Securing a Visa
Prior to beginning their studies, students who are not U.S. citizens or green card holders must secure a visa. Most such students will need an F-1 or J-1 visa. The Office for International Services (OIS) can help students determine which visa is appropriate for their situation. The process for securing a visa should be completed as early as possible after a student accepts the offer of admission at a Law School as students frequently encounter visa. Students who have previously deferred their admission must obtain a new Form I-20 or DS-2019
A good idea for the student is to go the the U.S. Department of State website and look at the requirements for the two types of visas and which one applies to you. Here is the link to the Department of State website, where they have information about the F1 and J1 visas: http://travel.state.gov/visa/temp/types/types_1286.html.
An F1 allows 12 months of “Optional Practical Training” before and / or after graduation; a J-1 allows 18 months of “Academic Training” before and / or after graduation. J1 has a residency requirement. The downside of the J1 visa is that the student cannot re-enter the US for two years after the visa has expired.

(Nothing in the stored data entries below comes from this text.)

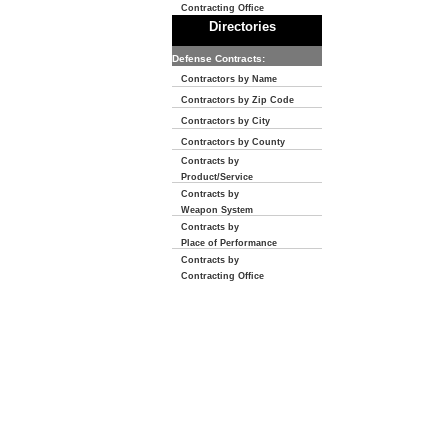
Contracting Office
Directories
Defense Contracts:
Contractors by Name
Contractors by Zip Code
Contractors by City
Contractors by County
Contracts by
Product/Service
Contracts by
Weapon System
Contracts by
Place of Performance
Contracts by
Contracting Office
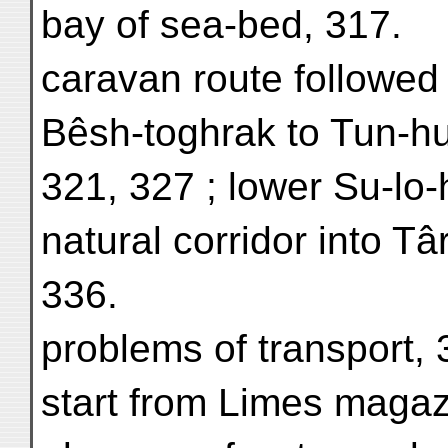
bay of sea-bed, 317.
caravan route followed
Bêsh-toghrak to Tun-h
321, 327 ; lower Su-lo-
natural corridor into Tâ
336.
problems of transport, 
start from Limes magazin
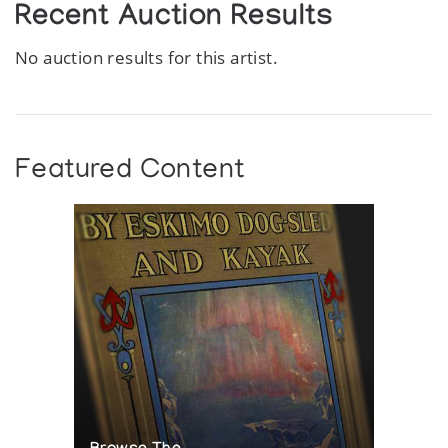
Recent Auction Results
No auction results for this artist.
Featured Content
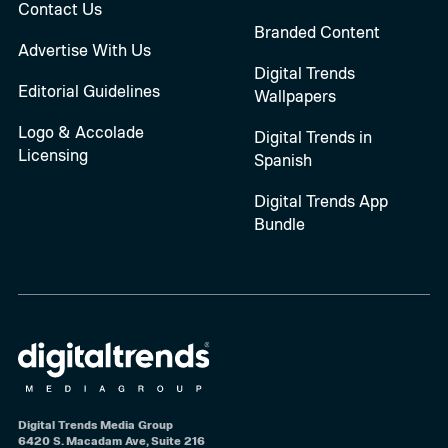
Contact Us
Branded Content
Advertise With Us
Digital Trends
Editorial Guidelines
Wallpapers
Logo & Accolade
Digital Trends in
Licensing
Spanish
Digital Trends App
Bundle
Digital Trends Media Group
6420 S. Macadam Ave, Suite 216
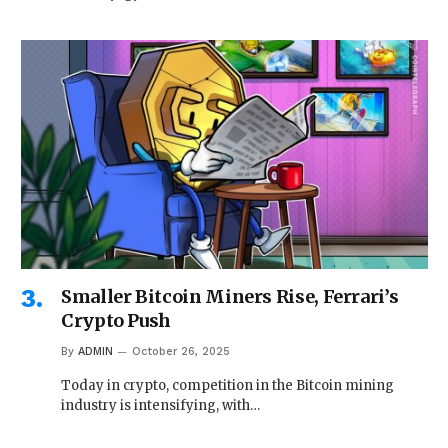
Smaller Bitcoin Miners Rise, Ferrari’s
Crypto Push
By
ADMIN
October 26, 2025
Today in crypto, competition in the Bitcoin mining
industry is intensifying, with…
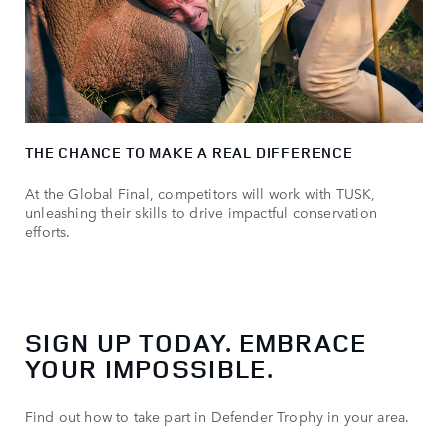
THE CHANCE TO MAKE A REAL DIFFERENCE
At the Global Final, competitors will work with TUSK,
unleashing their skills to drive impactful conservation
efforts.
SIGN UP TODAY. EMBRACE
YOUR IMPOSSIBLE.
Find out how to take part in Defender Trophy in your area.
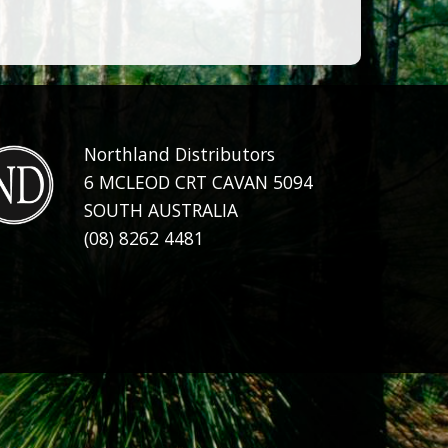
Northland Distributors
6 MCLEOD CRT CAVAN 5094
SOUTH AUSTRALIA
(08) 8262 4481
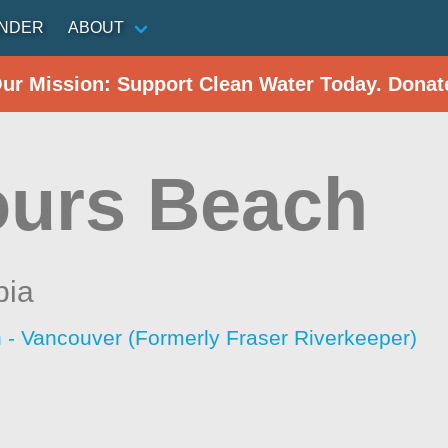
INDER
ABOUT
Our Mission: Support Clean Water Today. Donat
urs Beach
bia
 - Vancouver (Formerly Fraser Riverkeeper)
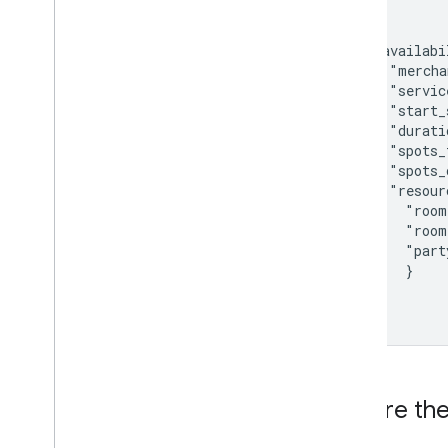
{

  "availabi
    "mercha
    "servic
    "start_
    "durati
    "spots_
    "spots_
    "resour
      "room
      "room
      "part
      }

  }]

}
Ensure the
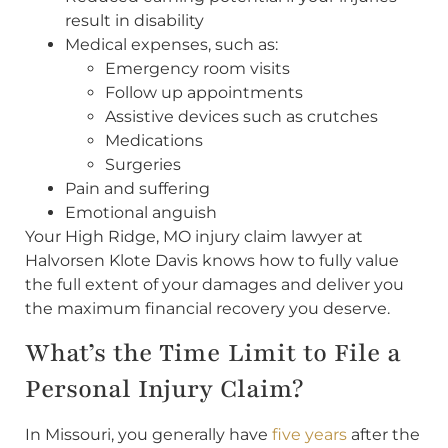
result in disability
Medical expenses, such as:
Emergency room visits
Follow up appointments
Assistive devices such as crutches
Medications
Surgeries
Pain and suffering
Emotional anguish
Your High Ridge, MO injury claim lawyer at
Halvorsen Klote Davis knows how to fully value
the full extent of your damages and deliver you
the maximum financial recovery you deserve.
What’s the Time Limit to File a
Personal Injury Claim?
In Missouri, you generally have
five years
after the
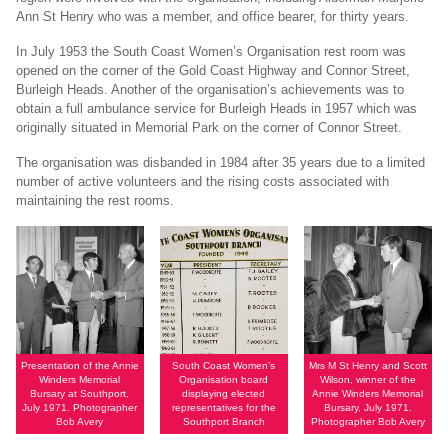
Ann St Henry who was a member, and office bearer, for thirty years.
In July 1953 the South Coast Women’s Organisation rest room was
opened on the corner of the Gold Coast Highway and Connor Street,
Burleigh Heads. Another of the organisation’s achievements was to
obtain a full ambulance service for Burleigh Heads in 1957 which was
originally situated in Memorial Park on the corner of Connor Street.
The organisation was disbanded in 1984 after 35 years due to a limited
number of active volunteers and the rising costs associated with
maintaining the rest rooms.
Presentation of the Annie
South Coast Women’s
Mrs M St Henry and Scott
Winders Memorial
Organisation board
Wilson, winner of the
Bursary at Southport,
displaying elected
Annie Winders Memorial
July 1971. Photographer
representatives for the
Bursary, July 1971.
Bob Avery
Southport Branch
Photographer Bob Avery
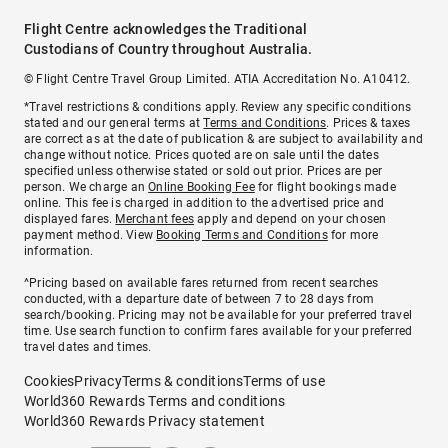
Flight Centre acknowledges the Traditional
Custodians of Country throughout Australia.
© Flight Centre Travel Group Limited. ATIA Accreditation No. A10412.
*Travel restrictions & conditions apply. Review any specific conditions
stated and our general terms at
Terms and Conditions
. Prices & taxes
are correct as at the date of publication & are subject to availability and
change without notice. Prices quoted are on sale until the dates
specified unless otherwise stated or sold out prior. Prices are per
person. We charge an
Online Booking Fee
for flight bookings made
online. This fee is charged in addition to the advertised price and
displayed fares.
Merchant fees
apply and depend on your chosen
payment method. View
Booking Terms and Conditions
for more
information.
^Pricing based on available fares returned from recent searches
conducted, with a departure date of between 7 to 28 days from
search/booking. Pricing may not be available for your preferred travel
time. Use search function to confirm fares available for your preferred
travel dates and times.
Cookies
Privacy
Terms & conditions
Terms of use
World360 Rewards Terms and conditions
World360 Rewards Privacy statement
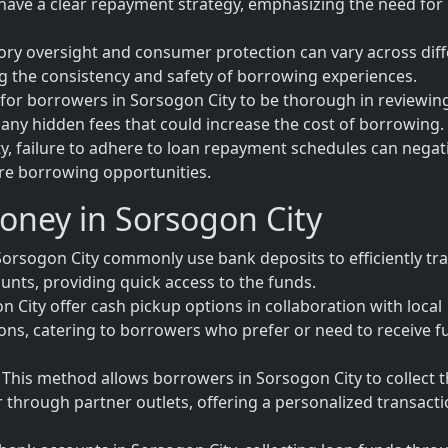
have a clear repayment strategy, emphasizing the need for
tory oversight and consumer protection can vary across dif
ing the consistency and safety of borrowing experiences.
l for borrowers in Sorsogon City to be thorough in reviewin
any hidden fees that could increase the cost of borrowing.
y, failure to adhere to loan repayment schedules can negat
ure borrowing opportunities.
oney in Sorsogon City
orsogon City commonly use bank deposits to efficiently tr
unts, providing quick access to the funds.
 City offer cash pickup options in collaboration with local
tions, catering to borrowers who prefer or need to receive 
his method allows borrowers in Sorsogon City to collect t
or through partner outlets, offering a personalized transact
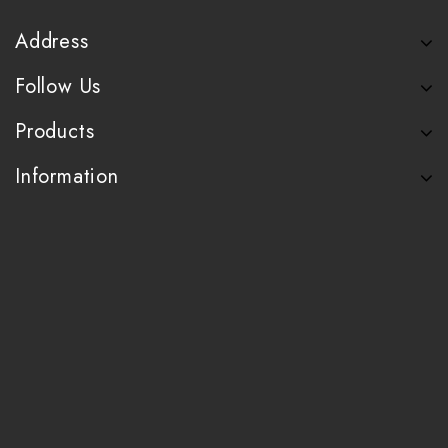
Address
Follow Us
Products
Information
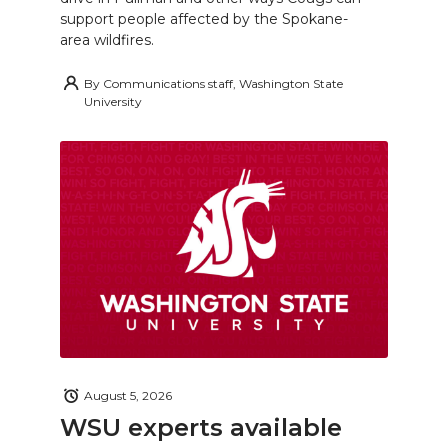
support people affected by the Spokane-
area wildfires.
By
Communications staff, Washington State
University
August 5, 2026
WSU experts available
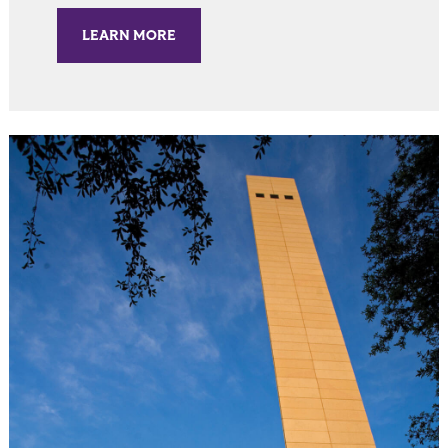
LEARN MORE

You can still re-enter US in 2 years after the J1 visa expires for leisure / business (like B1 / B2 visa) but you cannot re-enter US to reside there.
There’s no really choice between F1/J1. If your study is sponsored by US Government (or enter US by sponsor listed here: http://j1visa.state.gov/participants/how-to-apply/sponsor-search/) then you’ll be at J1. Your sponsor will tell you that you have to get J1 visa, so you won’t be confused if you have to acquire one.
If you study in the U.S. with other means (self-funded, scholarship other than J1 designated sponsor) then the student will need the F1 Visa. To get J1 one will need to get form DS2019 from the sponsor, however with an F1 one will need to have to get an I20 from the University.